- [How to complete this task]:
Write out, without any change, the lines in the material below that run from the line with "right wrist: (280, 249)" through the line with "left wrist: (313, 396)", both included.

- [Records provided]:

◇ ◇ ◇ ◇

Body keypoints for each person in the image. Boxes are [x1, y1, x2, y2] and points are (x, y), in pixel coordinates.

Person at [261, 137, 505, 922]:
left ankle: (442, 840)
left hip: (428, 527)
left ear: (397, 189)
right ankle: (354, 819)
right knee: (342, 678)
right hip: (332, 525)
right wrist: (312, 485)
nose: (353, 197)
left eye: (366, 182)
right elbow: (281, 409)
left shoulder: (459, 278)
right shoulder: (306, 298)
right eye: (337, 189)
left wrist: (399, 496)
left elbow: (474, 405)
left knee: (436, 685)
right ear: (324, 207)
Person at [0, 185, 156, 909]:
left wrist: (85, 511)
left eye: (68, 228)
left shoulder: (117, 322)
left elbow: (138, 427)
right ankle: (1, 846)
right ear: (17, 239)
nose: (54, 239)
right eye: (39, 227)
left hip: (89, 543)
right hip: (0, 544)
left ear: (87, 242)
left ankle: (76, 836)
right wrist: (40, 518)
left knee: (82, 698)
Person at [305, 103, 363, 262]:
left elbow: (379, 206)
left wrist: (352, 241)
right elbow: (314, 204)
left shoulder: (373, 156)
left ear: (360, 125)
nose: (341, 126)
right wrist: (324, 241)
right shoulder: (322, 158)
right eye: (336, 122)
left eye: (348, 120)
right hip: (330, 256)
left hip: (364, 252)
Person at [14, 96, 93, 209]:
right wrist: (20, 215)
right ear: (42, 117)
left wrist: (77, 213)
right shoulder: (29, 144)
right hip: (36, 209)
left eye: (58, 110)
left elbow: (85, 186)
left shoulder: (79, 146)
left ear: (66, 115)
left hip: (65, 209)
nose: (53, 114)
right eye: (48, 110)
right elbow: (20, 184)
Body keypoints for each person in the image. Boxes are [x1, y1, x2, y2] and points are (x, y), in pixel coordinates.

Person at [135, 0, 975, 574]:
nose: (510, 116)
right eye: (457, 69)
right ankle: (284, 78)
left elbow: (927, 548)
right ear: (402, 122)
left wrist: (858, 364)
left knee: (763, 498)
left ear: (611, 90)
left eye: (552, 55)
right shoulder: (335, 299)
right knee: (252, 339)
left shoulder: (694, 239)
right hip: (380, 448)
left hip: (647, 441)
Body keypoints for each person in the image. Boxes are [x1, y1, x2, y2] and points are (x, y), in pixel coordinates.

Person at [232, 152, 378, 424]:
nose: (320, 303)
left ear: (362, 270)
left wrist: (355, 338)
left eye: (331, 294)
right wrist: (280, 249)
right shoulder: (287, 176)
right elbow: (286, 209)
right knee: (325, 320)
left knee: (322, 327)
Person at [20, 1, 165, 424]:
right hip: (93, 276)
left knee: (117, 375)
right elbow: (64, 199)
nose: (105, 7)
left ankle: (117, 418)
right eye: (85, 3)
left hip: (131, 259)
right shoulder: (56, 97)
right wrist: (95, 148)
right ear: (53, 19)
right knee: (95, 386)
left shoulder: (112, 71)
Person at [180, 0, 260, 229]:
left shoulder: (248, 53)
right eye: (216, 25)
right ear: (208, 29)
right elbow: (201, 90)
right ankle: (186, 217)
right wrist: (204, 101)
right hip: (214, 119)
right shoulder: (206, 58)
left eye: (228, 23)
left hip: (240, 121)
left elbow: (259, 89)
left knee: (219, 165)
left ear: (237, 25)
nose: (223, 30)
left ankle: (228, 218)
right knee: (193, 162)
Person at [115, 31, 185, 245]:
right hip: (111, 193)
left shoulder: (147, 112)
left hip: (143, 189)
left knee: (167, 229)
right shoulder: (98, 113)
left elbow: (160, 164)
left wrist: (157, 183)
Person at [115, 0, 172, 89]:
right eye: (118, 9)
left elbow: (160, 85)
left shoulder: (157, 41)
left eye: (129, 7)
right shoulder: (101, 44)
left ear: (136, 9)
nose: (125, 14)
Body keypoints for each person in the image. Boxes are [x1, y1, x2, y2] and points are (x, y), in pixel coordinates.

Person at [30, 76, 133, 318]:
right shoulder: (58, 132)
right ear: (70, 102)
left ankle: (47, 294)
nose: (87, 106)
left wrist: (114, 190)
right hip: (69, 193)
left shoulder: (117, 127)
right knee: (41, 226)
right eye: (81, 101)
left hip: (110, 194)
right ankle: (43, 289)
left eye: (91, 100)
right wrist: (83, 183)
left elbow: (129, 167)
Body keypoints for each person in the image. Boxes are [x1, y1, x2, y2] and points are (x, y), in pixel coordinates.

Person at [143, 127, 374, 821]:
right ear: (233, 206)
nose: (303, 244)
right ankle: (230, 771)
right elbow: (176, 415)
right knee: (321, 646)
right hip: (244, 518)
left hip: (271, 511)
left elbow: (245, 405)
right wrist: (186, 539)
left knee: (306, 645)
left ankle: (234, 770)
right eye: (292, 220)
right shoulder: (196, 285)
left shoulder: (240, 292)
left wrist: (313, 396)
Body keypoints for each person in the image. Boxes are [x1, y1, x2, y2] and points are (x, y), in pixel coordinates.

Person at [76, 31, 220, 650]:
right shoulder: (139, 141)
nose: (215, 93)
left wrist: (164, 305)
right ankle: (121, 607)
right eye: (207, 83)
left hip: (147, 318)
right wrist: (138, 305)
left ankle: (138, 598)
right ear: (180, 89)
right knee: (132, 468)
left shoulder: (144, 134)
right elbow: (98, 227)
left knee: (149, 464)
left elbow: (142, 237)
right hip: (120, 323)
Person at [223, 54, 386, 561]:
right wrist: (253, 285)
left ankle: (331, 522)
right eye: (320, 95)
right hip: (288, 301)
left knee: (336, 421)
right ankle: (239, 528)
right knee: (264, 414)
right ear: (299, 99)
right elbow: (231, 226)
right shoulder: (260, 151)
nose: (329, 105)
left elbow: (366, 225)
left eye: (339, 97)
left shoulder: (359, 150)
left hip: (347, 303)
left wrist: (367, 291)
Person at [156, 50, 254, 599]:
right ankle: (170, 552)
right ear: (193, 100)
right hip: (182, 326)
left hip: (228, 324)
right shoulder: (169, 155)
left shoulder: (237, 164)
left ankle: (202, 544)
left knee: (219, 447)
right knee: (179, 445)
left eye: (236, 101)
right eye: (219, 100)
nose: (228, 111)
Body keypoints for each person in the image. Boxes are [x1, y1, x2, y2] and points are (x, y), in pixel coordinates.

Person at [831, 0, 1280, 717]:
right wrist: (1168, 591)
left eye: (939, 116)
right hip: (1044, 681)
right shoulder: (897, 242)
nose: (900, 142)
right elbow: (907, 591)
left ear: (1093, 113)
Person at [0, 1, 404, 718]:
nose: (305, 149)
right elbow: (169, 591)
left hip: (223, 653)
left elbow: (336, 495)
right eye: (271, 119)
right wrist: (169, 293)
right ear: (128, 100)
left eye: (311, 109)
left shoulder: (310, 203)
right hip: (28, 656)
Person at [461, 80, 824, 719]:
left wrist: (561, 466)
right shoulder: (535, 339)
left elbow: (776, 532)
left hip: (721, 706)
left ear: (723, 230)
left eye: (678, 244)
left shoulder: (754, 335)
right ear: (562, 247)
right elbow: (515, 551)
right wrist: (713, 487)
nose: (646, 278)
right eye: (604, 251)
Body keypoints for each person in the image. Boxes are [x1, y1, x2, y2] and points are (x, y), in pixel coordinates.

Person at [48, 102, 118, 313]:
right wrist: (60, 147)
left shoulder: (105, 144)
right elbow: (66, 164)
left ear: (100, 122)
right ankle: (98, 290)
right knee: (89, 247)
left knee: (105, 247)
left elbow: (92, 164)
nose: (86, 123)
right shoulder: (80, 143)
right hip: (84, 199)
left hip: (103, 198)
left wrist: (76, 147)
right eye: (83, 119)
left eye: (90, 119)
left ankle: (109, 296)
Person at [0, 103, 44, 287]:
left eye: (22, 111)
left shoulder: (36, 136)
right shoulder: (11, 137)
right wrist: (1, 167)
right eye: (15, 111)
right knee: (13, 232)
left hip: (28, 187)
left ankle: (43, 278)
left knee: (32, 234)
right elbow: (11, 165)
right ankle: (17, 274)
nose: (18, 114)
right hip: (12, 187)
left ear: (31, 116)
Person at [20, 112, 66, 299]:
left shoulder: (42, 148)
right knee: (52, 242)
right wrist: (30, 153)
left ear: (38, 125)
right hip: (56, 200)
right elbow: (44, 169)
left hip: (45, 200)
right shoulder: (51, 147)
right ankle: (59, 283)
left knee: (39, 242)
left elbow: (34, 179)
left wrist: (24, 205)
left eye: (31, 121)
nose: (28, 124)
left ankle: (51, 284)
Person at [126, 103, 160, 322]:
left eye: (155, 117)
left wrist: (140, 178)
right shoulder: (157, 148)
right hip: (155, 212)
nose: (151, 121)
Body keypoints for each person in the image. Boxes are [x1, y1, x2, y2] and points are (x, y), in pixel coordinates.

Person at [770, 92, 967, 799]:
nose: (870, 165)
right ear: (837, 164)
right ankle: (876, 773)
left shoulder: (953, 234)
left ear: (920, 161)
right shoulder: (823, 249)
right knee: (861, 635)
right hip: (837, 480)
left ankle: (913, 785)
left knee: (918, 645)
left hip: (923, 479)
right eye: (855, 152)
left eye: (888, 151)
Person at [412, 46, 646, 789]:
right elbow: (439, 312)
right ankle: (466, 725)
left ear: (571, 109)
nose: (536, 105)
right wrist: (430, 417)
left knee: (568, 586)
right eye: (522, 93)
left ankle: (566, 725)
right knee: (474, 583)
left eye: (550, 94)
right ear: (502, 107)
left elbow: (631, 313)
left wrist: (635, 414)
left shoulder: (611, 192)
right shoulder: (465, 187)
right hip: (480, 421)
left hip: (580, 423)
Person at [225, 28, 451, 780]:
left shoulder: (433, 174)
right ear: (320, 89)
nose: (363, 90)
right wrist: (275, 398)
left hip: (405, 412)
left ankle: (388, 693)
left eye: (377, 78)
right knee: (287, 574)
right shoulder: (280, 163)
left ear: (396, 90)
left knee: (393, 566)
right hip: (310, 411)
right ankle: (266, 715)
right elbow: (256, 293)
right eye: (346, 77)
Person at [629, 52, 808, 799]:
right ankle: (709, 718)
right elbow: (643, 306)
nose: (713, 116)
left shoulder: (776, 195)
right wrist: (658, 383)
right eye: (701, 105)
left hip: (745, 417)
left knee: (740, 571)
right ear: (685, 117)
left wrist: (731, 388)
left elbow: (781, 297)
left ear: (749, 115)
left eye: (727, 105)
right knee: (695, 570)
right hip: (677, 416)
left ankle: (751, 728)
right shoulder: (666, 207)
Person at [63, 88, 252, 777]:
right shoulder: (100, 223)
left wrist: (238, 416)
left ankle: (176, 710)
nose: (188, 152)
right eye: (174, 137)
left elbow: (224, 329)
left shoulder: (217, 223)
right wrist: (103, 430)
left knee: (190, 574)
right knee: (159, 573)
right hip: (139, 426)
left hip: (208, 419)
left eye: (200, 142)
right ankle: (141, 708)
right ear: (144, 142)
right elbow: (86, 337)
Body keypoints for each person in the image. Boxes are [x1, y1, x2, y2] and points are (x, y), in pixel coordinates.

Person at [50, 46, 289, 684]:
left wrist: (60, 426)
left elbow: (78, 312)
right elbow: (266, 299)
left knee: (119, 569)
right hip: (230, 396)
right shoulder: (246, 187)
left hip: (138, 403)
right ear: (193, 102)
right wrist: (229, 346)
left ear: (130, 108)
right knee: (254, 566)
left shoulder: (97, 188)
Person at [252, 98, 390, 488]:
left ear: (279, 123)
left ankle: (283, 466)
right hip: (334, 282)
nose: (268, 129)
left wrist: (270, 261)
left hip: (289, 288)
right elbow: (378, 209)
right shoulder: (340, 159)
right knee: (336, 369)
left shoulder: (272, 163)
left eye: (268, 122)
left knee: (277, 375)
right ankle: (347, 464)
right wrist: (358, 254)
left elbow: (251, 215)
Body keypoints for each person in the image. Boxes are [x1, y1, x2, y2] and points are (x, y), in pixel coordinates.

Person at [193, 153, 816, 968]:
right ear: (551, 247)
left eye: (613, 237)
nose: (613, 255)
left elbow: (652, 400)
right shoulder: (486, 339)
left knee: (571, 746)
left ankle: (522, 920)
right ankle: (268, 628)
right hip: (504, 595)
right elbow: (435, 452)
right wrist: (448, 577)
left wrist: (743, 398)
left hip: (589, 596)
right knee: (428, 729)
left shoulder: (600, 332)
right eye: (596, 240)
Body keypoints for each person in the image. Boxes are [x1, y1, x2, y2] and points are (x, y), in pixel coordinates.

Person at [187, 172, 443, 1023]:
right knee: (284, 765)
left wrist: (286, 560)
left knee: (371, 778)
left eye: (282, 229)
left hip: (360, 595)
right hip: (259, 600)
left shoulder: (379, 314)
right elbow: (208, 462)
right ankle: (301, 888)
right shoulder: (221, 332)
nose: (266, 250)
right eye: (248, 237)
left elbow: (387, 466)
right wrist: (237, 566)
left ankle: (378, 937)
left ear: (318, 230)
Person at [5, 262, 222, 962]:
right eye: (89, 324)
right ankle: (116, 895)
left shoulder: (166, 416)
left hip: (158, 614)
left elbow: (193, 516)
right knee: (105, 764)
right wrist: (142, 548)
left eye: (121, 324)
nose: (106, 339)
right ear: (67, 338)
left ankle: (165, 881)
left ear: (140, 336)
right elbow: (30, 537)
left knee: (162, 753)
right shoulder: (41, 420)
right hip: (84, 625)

◇ ◇ ◇ ◇

- [Solution below]:
right wrist: (280, 249)
right shoulder: (287, 176)
right elbow: (286, 209)
right knee: (325, 320)
left knee: (322, 327)
Person at [20, 1, 165, 424]:
right hip: (93, 276)
left knee: (117, 375)
right elbow: (64, 199)
nose: (105, 7)
left ankle: (117, 418)
right eye: (85, 3)
left hip: (131, 259)
right shoulder: (56, 97)
right wrist: (95, 148)
right ear: (53, 19)
right knee: (95, 386)
left shoulder: (112, 71)
Person at [180, 0, 260, 229]:
left shoulder: (248, 53)
right eye: (216, 25)
right ear: (208, 29)
right elbow: (201, 90)
right ankle: (186, 217)
right wrist: (204, 101)
right hip: (214, 119)
right shoulder: (206, 58)
left eye: (228, 23)
left hip: (240, 121)
left elbow: (259, 89)
left knee: (219, 165)
left ear: (237, 25)
nose: (223, 30)
left ankle: (228, 218)
right knee: (193, 162)
Person at [115, 31, 185, 245]:
right hip: (111, 193)
left shoulder: (147, 112)
left hip: (143, 189)
left knee: (167, 229)
right shoulder: (98, 113)
left elbow: (160, 164)
left wrist: (157, 183)
Person at [115, 0, 172, 89]:
right eye: (118, 9)
left elbow: (160, 85)
left shoulder: (157, 41)
left eye: (129, 7)
right shoulder: (101, 44)
left ear: (136, 9)
nose: (125, 14)
Body keypoints for each person in the image. Boxes are [x1, y1, x2, y2] and points are (x, y), in pixel coordinates.

Person at [30, 76, 133, 318]:
right shoulder: (58, 132)
right ear: (70, 102)
left ankle: (47, 294)
nose: (87, 106)
left wrist: (114, 190)
right hip: (69, 193)
left shoulder: (117, 127)
right knee: (41, 226)
right eye: (81, 101)
left hip: (110, 194)
right ankle: (43, 289)
left eye: (91, 100)
right wrist: (83, 183)
left elbow: (129, 167)
Body keypoints for each person in the image. Boxes are [x1, y1, x2, y2] and points are (x, y), in pixel coordinates.

Person at [143, 127, 374, 821]:
right ear: (233, 206)
nose: (303, 244)
right ankle: (230, 771)
right elbow: (176, 415)
right knee: (321, 646)
right hip: (244, 518)
left hip: (271, 511)
left elbow: (245, 405)
right wrist: (186, 539)
left knee: (306, 645)
left ankle: (234, 770)
right eye: (292, 220)
right shoulder: (196, 285)
left shoulder: (240, 292)
left wrist: (313, 396)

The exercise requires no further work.